Because Bell speaks incessantly about the dangers of fiat money and the wisdom of the gold standard, some people dismiss him as a one-issue candidate whose issue is an anachronism. He calls this “chronological snobbery”: The gold standard is a bad idea because it is an old idea and because the economics profession opposes it. Besides, his supposed single issue (actually, he has many) is the declining value of money, which affects everything.
His audiences, he says, are not just disgusted by today’s feeble economy, they are puzzled by it. So he explains that Wall Street “has been having a party” paid for by near-zero interest rates, which have had their intended effect of driving liquidity into stocks in search of higher yields, a bonanza for the 10 percent of Americans who own 80 percent of the directly owned stocks. This “wealth effect” is supposed to prompt spending and investing that will trickle down to the 90 percent. Meanwhile, near-zero interest rates punish savers.
Bell wants to alert the nation before the government again has to pay 4 percent interest on its borrowing, thereby adding, he estimates, $400 billion to the deficit. He is running because “something substantive ought to be offered before the 2016 cycle.”

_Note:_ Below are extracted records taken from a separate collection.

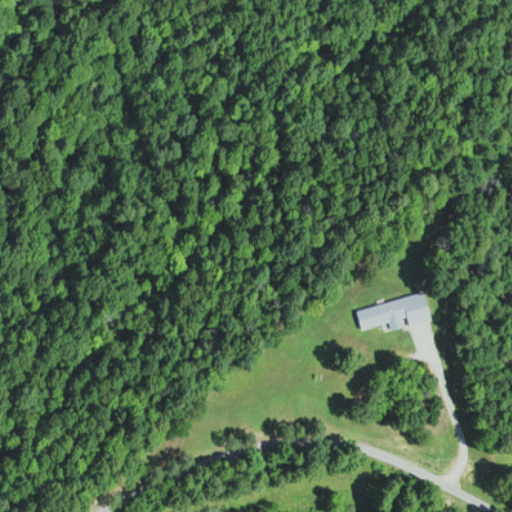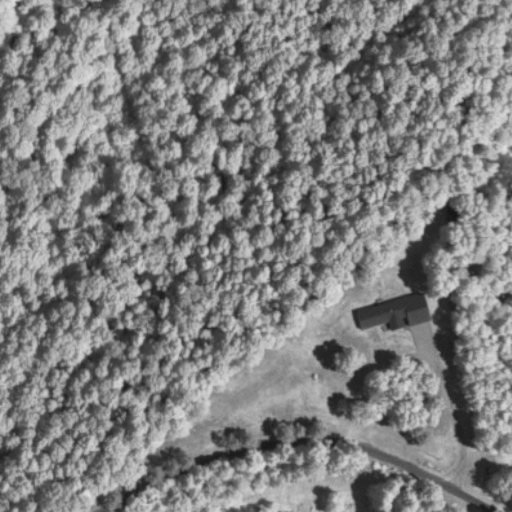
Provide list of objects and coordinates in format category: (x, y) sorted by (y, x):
building: (393, 314)
road: (350, 468)
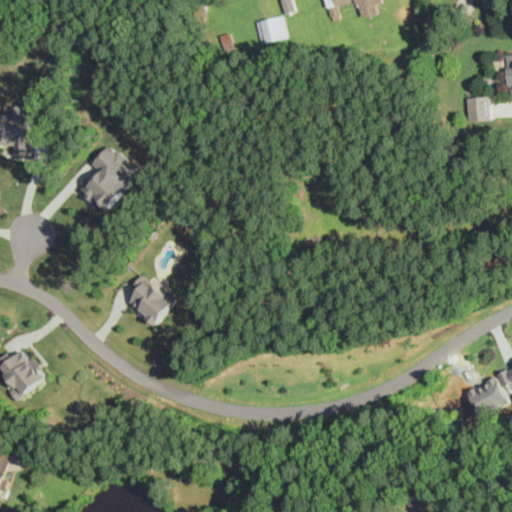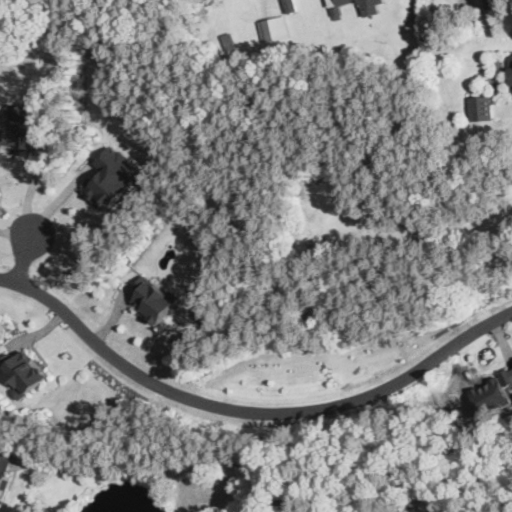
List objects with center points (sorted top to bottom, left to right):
building: (492, 3)
building: (495, 5)
building: (366, 6)
building: (366, 6)
road: (464, 21)
building: (275, 28)
building: (275, 28)
building: (511, 61)
building: (511, 66)
building: (482, 108)
building: (484, 111)
road: (503, 111)
building: (17, 130)
building: (18, 130)
building: (111, 177)
building: (112, 178)
road: (31, 189)
road: (57, 198)
road: (15, 235)
road: (24, 259)
building: (154, 298)
building: (154, 299)
building: (24, 371)
building: (25, 372)
building: (508, 375)
building: (508, 375)
road: (248, 412)
road: (159, 469)
building: (5, 472)
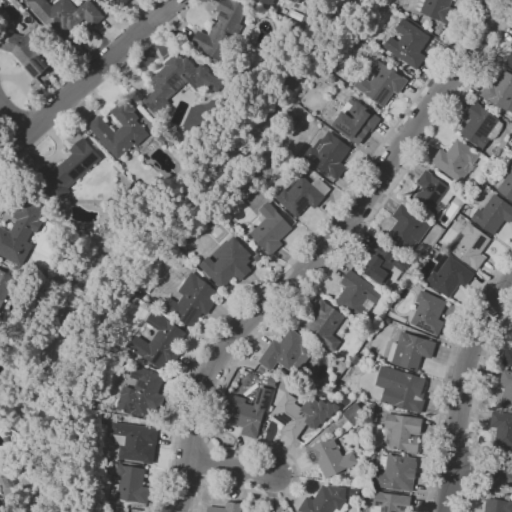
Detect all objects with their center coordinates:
building: (121, 1)
building: (267, 1)
building: (122, 2)
building: (268, 2)
road: (510, 7)
building: (434, 8)
building: (436, 9)
building: (63, 12)
building: (65, 14)
building: (220, 29)
building: (222, 30)
building: (406, 42)
building: (409, 44)
building: (20, 45)
building: (25, 51)
building: (509, 58)
rooftop solar panel: (40, 59)
building: (509, 60)
rooftop solar panel: (45, 63)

Booker, who is ignoring Bell, just as Case did, has a better résumé (Stanford, Oxford, Yale Law School) than reputation. His liberalism is as conventional as his eccentricity is disturbing. He is a fabulist (he has been called “the Garden State’s Mother Goose”) given to asserting as facts various self-aggrandizing figments of his imagination (e.g., T-Bone, a nonexistent Newark drug dealer, with whom Booker has had, he says, instructive interactions). Worst of all, Booker is perfectly suited to today’s Senate. Flitting like a waterbug on the surface of things, he seizes fleeting headlines as excuses for wielding the federal government in opportunistic grandstanding. His crusade du jour would increase taxes on professional sports leagues in order to spend $100 million on domestic violence prevention.
A senator is 1 percent of one-half of one of the three branches of America’s government, so senatorial elections rarely alter the nation’s trajectory. Here, however, is why this one matters:
Cory Bookers are many, predictable and fungible; Jeff Bells are few, idiosyncratic and invaluable because they look at familiar things in unfamiliar ways, and leaven politics with new agendas, such as restoring the Federal Reserve’s single mandate to preserve the currency as a store of value. New Jersey has not rejected an incumbent senator in a general election since 1942. Next month, it should begin doing so, at least every 72 years.